In my function, I just grab the static HttpClient instance like:
var client = Connection.Client;
StringContent httpContent = new StringContent(myQueueItem, Encoding.UTF8, "application/json");
HttpResponseMessage response = await client.PostAsync("/api/devices/data", httpContent);
response.EnsureSuccessStatusCode();
I haven't really done any in-depth analysis of what's happening at the socket level (I'll have to ask our IT guys if they're able to see this traffic on the load balancer), but I'm hoping it just keeps a single socket open to our server and makes a bunch of HTTP calls as the queue items are processed. Anyway, whatever it's doing seems to be working. Maybe someone has some thoughts on how to improve.
If you use consumption plan instead of Functions on a dedicated web app, #3 more or less occurs out of the box. Functions will detect that you have a large queue of messages and will add instances until queue length stabilizes.

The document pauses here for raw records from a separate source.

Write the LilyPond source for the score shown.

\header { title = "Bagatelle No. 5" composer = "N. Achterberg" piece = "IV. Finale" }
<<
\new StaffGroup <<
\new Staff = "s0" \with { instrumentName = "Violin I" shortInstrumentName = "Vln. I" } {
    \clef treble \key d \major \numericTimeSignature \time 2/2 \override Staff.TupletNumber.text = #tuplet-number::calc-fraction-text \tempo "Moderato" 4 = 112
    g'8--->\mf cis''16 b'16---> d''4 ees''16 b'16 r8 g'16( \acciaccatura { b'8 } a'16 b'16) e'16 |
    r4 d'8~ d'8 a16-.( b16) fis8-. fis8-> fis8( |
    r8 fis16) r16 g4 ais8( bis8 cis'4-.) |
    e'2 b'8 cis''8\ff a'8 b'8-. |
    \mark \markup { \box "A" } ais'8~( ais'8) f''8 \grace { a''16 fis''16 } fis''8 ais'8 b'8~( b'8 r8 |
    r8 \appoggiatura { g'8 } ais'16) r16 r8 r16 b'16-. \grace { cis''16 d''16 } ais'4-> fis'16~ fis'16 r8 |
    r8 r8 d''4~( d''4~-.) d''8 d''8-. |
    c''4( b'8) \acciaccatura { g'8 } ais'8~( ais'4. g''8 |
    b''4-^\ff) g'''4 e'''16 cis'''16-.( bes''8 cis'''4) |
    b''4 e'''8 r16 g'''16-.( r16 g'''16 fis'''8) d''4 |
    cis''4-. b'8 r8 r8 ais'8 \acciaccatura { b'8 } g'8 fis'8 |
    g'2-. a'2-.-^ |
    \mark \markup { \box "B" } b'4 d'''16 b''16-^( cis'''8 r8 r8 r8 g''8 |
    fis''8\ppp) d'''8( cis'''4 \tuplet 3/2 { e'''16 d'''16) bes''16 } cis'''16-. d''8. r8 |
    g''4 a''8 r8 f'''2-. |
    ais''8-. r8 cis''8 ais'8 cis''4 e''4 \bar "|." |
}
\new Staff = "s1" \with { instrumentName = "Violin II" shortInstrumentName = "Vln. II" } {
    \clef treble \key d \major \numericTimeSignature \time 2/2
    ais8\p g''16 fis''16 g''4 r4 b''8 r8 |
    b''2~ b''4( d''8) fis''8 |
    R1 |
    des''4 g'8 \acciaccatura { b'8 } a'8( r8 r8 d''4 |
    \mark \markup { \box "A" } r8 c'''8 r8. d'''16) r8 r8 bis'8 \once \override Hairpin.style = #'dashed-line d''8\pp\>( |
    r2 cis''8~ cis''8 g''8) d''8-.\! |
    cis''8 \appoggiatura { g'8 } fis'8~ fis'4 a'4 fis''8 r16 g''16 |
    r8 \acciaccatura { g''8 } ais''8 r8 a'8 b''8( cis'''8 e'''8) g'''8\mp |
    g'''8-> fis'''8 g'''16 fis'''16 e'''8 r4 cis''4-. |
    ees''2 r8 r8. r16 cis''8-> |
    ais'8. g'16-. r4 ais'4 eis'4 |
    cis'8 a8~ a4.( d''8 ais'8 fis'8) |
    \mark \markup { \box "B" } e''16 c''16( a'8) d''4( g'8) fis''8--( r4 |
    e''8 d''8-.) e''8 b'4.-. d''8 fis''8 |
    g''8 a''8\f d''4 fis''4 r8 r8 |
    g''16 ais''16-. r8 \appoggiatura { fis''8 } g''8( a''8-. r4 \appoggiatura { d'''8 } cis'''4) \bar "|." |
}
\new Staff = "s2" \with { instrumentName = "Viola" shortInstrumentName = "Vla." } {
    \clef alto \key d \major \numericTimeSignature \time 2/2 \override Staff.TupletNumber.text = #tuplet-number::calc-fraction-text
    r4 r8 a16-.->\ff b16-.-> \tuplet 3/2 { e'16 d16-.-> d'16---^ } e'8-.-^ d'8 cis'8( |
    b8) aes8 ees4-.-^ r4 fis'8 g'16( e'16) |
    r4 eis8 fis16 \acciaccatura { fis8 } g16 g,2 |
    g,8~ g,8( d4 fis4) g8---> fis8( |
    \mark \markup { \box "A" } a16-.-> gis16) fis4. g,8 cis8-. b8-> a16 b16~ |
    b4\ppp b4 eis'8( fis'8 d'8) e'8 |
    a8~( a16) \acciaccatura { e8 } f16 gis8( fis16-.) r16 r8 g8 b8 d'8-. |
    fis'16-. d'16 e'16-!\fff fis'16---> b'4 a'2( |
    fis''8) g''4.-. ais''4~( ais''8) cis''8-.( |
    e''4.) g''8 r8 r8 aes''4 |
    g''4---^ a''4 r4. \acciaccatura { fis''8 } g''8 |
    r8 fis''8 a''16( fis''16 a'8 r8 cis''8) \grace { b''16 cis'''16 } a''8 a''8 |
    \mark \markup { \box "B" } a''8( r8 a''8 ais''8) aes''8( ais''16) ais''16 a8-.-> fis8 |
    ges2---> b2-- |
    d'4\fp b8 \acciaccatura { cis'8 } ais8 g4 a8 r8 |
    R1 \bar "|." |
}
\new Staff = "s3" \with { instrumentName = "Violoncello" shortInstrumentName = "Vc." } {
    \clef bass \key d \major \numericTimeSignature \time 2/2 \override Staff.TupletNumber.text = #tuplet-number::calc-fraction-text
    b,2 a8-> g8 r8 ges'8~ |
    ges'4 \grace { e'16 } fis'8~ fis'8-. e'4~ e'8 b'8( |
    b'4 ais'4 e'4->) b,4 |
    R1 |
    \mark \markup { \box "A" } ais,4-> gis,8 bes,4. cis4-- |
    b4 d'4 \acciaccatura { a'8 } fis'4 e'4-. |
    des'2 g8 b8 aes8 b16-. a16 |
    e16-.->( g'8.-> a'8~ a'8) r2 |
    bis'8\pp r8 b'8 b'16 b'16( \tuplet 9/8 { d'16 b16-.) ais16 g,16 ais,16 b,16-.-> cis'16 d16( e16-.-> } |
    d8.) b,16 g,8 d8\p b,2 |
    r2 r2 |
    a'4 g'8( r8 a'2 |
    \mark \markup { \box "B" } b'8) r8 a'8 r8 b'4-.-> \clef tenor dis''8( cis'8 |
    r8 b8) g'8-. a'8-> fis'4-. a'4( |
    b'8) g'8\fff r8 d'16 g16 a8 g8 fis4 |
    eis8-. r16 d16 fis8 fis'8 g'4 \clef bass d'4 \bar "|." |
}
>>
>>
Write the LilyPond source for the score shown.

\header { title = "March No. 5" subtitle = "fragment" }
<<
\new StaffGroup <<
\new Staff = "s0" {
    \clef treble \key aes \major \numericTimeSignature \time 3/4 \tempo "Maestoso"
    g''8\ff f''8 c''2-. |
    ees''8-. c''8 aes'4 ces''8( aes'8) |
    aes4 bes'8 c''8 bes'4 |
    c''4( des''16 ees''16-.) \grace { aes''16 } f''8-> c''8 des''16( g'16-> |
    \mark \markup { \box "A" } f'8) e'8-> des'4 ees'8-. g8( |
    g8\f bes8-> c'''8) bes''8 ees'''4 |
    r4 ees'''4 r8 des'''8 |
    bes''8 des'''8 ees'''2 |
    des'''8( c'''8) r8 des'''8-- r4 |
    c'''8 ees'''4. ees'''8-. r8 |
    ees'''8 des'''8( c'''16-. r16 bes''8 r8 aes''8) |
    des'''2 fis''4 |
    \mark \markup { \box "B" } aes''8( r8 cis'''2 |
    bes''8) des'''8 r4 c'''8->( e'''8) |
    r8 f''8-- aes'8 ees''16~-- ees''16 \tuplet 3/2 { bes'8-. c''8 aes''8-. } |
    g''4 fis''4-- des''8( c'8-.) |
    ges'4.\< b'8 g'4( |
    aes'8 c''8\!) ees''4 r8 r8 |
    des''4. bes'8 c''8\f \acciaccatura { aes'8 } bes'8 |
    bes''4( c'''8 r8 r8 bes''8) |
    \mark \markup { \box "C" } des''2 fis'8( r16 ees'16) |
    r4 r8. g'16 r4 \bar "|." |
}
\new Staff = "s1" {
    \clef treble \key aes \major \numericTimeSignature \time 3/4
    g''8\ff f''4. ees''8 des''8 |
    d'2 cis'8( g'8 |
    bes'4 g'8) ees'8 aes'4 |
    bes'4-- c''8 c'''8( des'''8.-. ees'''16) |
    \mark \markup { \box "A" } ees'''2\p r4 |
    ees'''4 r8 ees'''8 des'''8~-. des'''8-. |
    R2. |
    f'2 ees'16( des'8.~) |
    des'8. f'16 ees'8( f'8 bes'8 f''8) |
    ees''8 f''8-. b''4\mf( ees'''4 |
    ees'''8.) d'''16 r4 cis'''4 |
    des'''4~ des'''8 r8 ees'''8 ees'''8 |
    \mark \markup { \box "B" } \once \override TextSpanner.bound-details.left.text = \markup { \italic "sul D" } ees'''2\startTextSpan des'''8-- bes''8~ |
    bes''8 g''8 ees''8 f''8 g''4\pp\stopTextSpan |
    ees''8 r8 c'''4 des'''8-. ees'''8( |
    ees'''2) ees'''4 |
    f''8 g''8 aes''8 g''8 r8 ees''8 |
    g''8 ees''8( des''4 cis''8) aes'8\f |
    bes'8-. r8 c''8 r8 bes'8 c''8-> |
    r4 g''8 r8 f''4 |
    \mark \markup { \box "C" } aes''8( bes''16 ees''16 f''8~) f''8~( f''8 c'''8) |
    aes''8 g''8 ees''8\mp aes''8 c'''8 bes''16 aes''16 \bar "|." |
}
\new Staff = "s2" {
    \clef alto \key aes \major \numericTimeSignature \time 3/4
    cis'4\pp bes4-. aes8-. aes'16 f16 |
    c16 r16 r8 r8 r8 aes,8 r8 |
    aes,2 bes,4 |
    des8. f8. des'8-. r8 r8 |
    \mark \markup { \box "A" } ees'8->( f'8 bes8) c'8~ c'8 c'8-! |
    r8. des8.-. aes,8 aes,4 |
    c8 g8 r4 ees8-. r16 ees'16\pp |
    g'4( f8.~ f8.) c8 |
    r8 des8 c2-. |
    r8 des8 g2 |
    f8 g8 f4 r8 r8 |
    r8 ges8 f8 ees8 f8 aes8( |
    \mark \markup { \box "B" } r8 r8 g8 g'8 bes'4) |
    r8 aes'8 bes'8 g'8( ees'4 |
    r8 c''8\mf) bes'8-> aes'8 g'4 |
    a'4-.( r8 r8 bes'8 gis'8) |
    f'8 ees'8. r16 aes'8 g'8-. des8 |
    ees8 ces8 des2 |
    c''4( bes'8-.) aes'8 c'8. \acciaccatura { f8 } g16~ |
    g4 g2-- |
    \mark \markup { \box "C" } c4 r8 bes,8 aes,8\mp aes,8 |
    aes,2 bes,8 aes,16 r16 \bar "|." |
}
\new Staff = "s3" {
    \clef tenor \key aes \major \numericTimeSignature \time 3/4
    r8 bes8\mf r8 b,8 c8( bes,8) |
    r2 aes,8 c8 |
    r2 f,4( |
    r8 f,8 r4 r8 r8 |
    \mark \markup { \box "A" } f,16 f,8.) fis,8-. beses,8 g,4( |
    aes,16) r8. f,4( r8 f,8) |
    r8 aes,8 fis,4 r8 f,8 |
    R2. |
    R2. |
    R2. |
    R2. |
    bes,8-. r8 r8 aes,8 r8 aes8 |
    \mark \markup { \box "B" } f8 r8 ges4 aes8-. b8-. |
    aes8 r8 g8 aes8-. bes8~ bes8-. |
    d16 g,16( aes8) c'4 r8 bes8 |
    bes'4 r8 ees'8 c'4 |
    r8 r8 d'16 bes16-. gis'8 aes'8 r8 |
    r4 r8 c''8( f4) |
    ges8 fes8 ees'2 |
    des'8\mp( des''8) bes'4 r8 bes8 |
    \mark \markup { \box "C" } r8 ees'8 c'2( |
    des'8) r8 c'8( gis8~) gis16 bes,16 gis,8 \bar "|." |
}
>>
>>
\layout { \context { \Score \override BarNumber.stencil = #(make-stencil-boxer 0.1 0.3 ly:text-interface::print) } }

maxConcurrentCalls only applies per instance, allowing you to limit per-instance concurrency. Basically, your processing rate is maxConcurrentCalls * instanceCount.
The only way to control global throughput would be to use Functions on dedicated web apps of the size you choose. Each app will poll the queue and grab work as necessary.
The best scaling solution would improve the load balancing on 123.123.123.123 so that it can handle any number of requests from Functions scaling up/down to meet queue pressure.
Keep alive afaik is useful for persistent connections, but function executions aren't viewed as a persistent connection. In the future we are trying to add 'bring your own binding' to Functions, which would allow you to implement connection pooling if you liked.
I know the question was answered long ago, but in the mean time Microsoft have documented the anti-pattern that you were using.